Monday, May. 17, 1943
Poles Apart
Victory in Tunisia warmed up U.S., British and Russian relations last week.
Joseph Stalin sent congratulatory messages to President Roosevelt and Prime Minister Churchill, Soviet newspapers released "the greatest flood of praise for foreign powers in the history of the Soviet Union." Detailed radio broadcasts created a sensation among the Russian people. Writer-Spokesman Ilya Ehrenburg exulted: "We know our strength. We know the Allies' strength. We know how strong is our military friendship in arms. Africa is over. Europe is ahead."
But "military friendship" alone will not be enough for a lasting, workable relation between Russia, the U.S. and Britain. In the way of political friendship and understanding still lay the festering dispute between Russia and another ally of the U.S. and Britain--the Polish Government in Exile.

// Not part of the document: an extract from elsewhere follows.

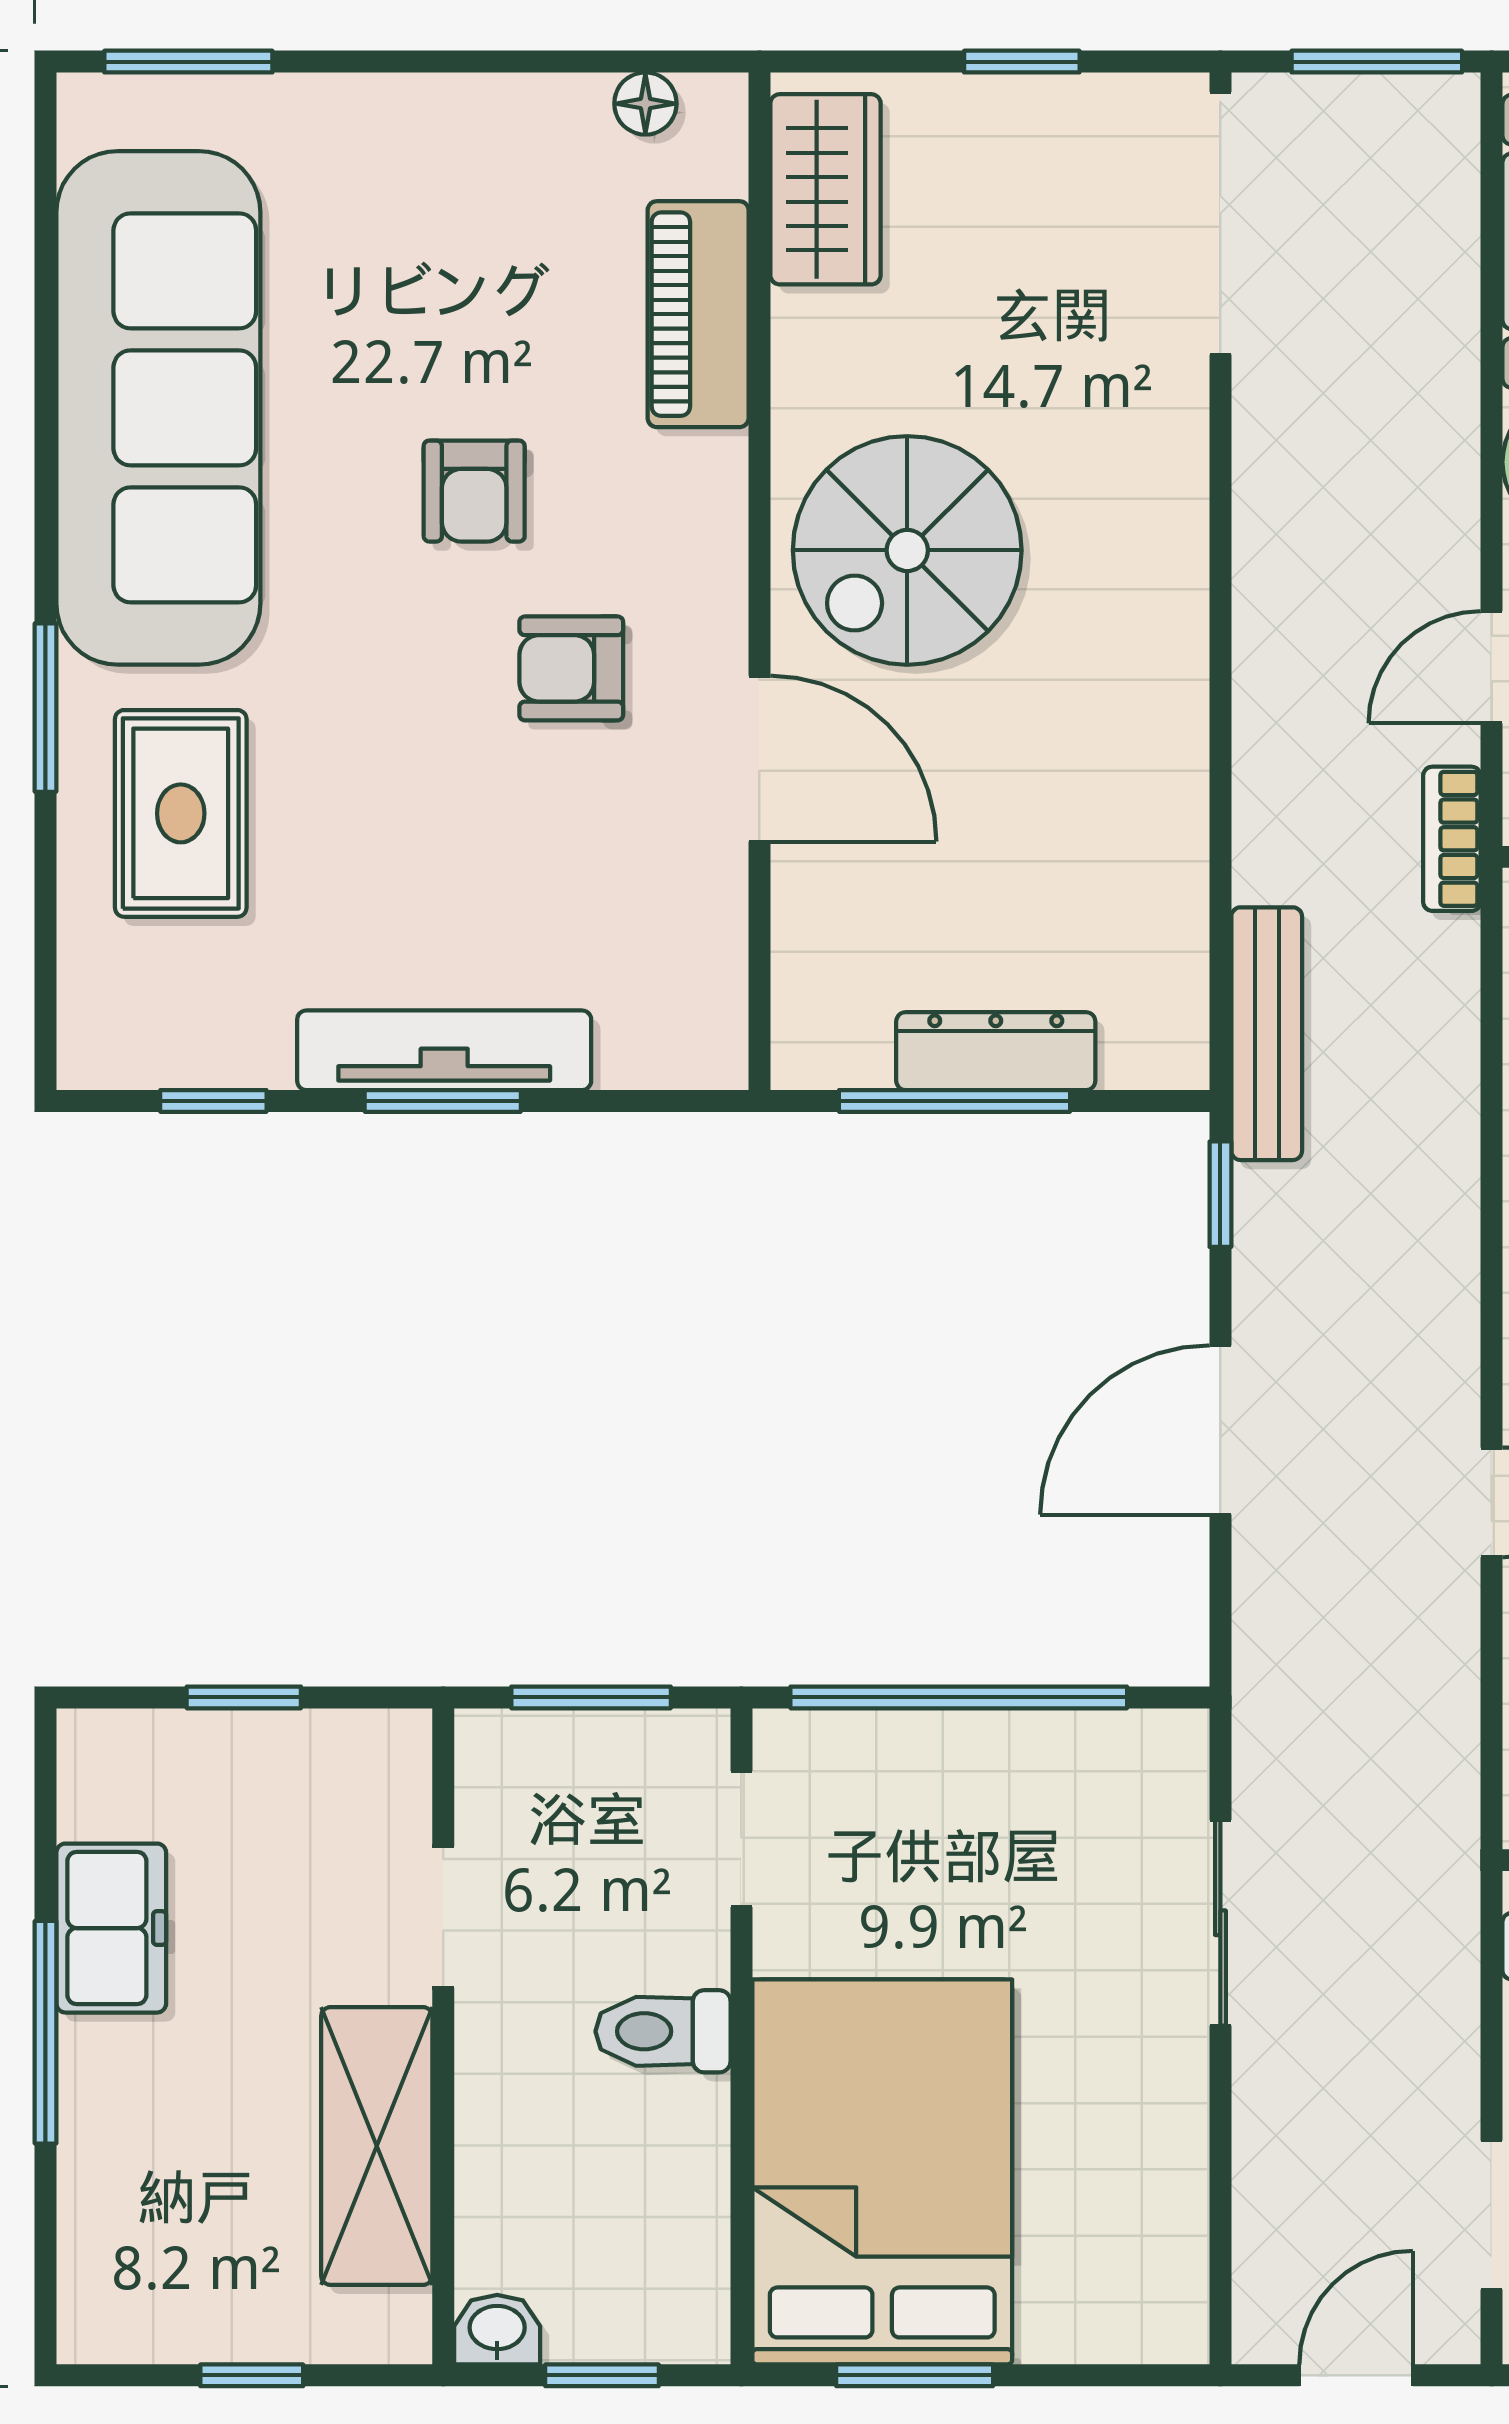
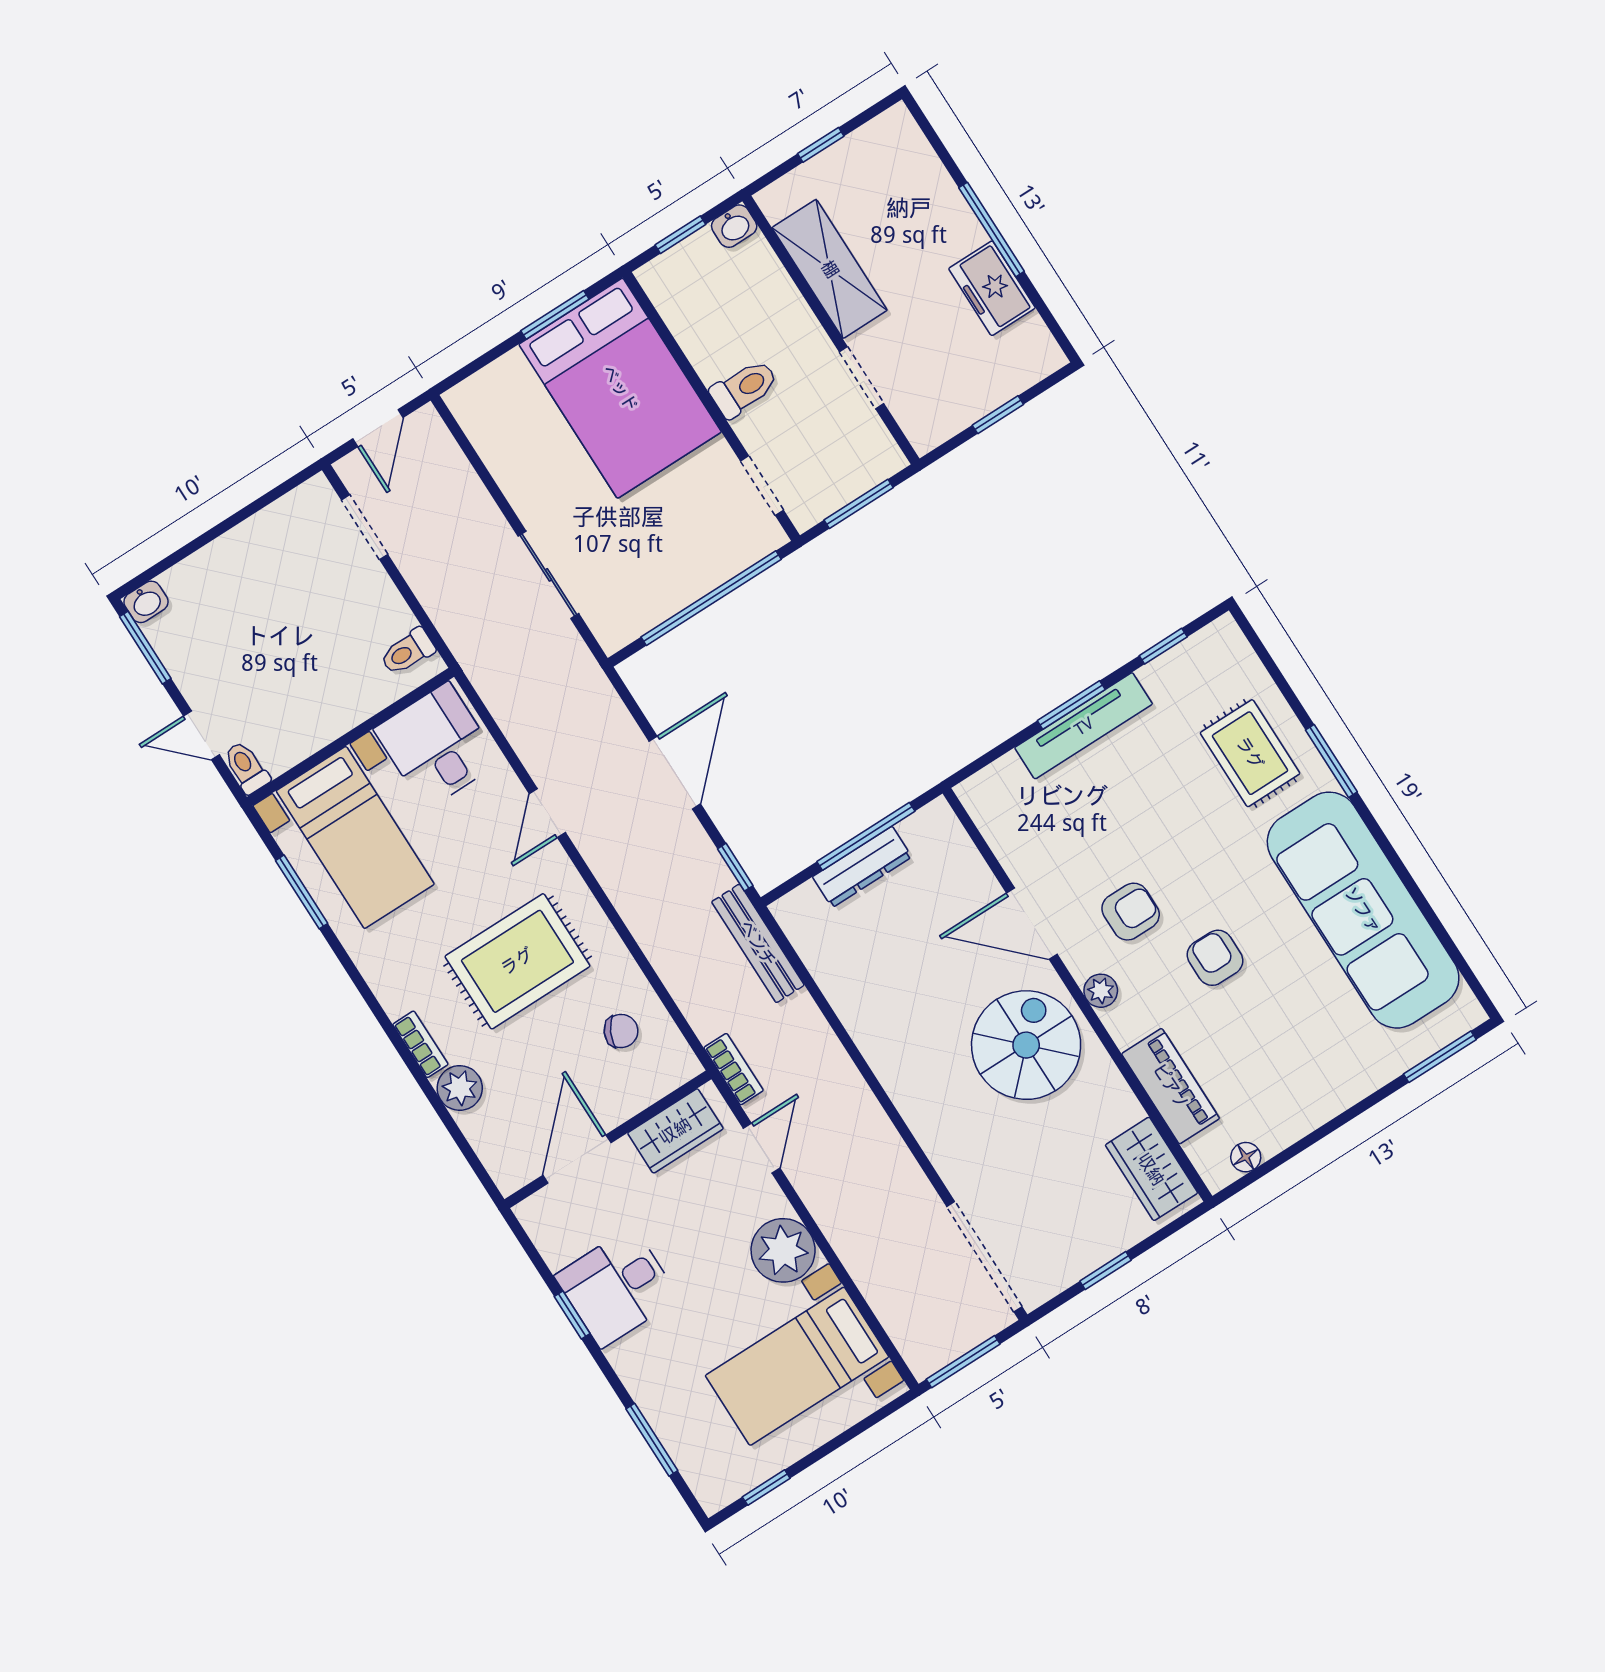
plant: (714, 562) -> (1101, 991), added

Phrase-Making. Last week Joseph Stalin sent a letter, signed with green crayon on chalk-white paper, to New York Timesman Ralph Parker. The letter was warm in tone. It bubbled with phrases of good will. It said that Russia favors "a strong and independent" postwar Poland. Relations after the war, he said, must be based on "the fundament of solid good-neighborly relations and mutual respect, or, should the Polish people so desire, upon the fundament of an alliance providing for mutual assistance against the Germans as the chief enemies of the Soviet Union and Poland."
The message did little more than reiterate a previously defined position: friendship toward the Polish people but no backing down on Russia's claims to Poland's prewar eastern provinces. Polish Premier Wladyslaw Sikorski accepted Stalin's message with pronounced reserve. Having previously noted that "there are commitments beyond which no Pole can go," he now brought up the question of "the masses of the Polish population" still inside Russia.

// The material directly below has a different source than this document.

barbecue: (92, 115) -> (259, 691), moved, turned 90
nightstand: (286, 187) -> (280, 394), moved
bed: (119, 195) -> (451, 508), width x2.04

The next Soviet expression did not improve matters. Coldly effective, greatly feared Andrei Vishinsky, chief prosecutor of the Moscow treason trials of 1936-38, now a Vice Commissar for Foreign Affairs, spoke up to the foreign press. Carefully and thoroughly, Vishinsky named names, dates and places in building up the Russian case against the Polish Government. His report constituted a bristling, bitter and memorable indictment of widespread Polish espionage inside Russia and the refusal of the Polish Army (now withdrawn to Iran) to fight alongside Russian troops.
Polish Foreign Minister Count Edward Raczynski termed the accusations "fantastic," "inconceivable." Said he, echoing the sentiments of annoyed U.S. and British diplomats: such statements "will not produce the much desired harmony either in Polish-Soviet relations or among the United Nations in general." The Soviet Government denied that it would sponsor a Polish exile government in Russia but invited Poles in Russia to an All-Slav congress in Moscow, announced the formation of a Free Polish legion to fight alongside the Russians.
In net effect, the U.S.S.R. had gone to great pains to justify its position; it had even shown some signs of anxiety to please the U.S. and Britain. But the Soviet Government had not changed its basic position one whit.
Plain Talk. From a wise Briton came this advice: "As we and the Americans are not willing to fight Russia on the question of her western frontiers we should not encourage other nations there to be intransigent either by action or by our passivity. But we should also make it clear to the Russians that an honest understanding with us and the Americans is also to their own interest. And we should also tell them that Liberalism is the result of our revolution just as Bolshevism is the result of theirs. The problem really is not that of Russian frontiers but turns on confidence between Russia and the West. If that confidence is not established all questions in Eastern Europe will tend to be solved by physical strength, pure and simple."
It was no secret in the U.S. State Department that there was still a complete lack of frankness between Russia and the U.S. Perhaps that was why President Roosevelt dispatched Joe Davies to Moscow.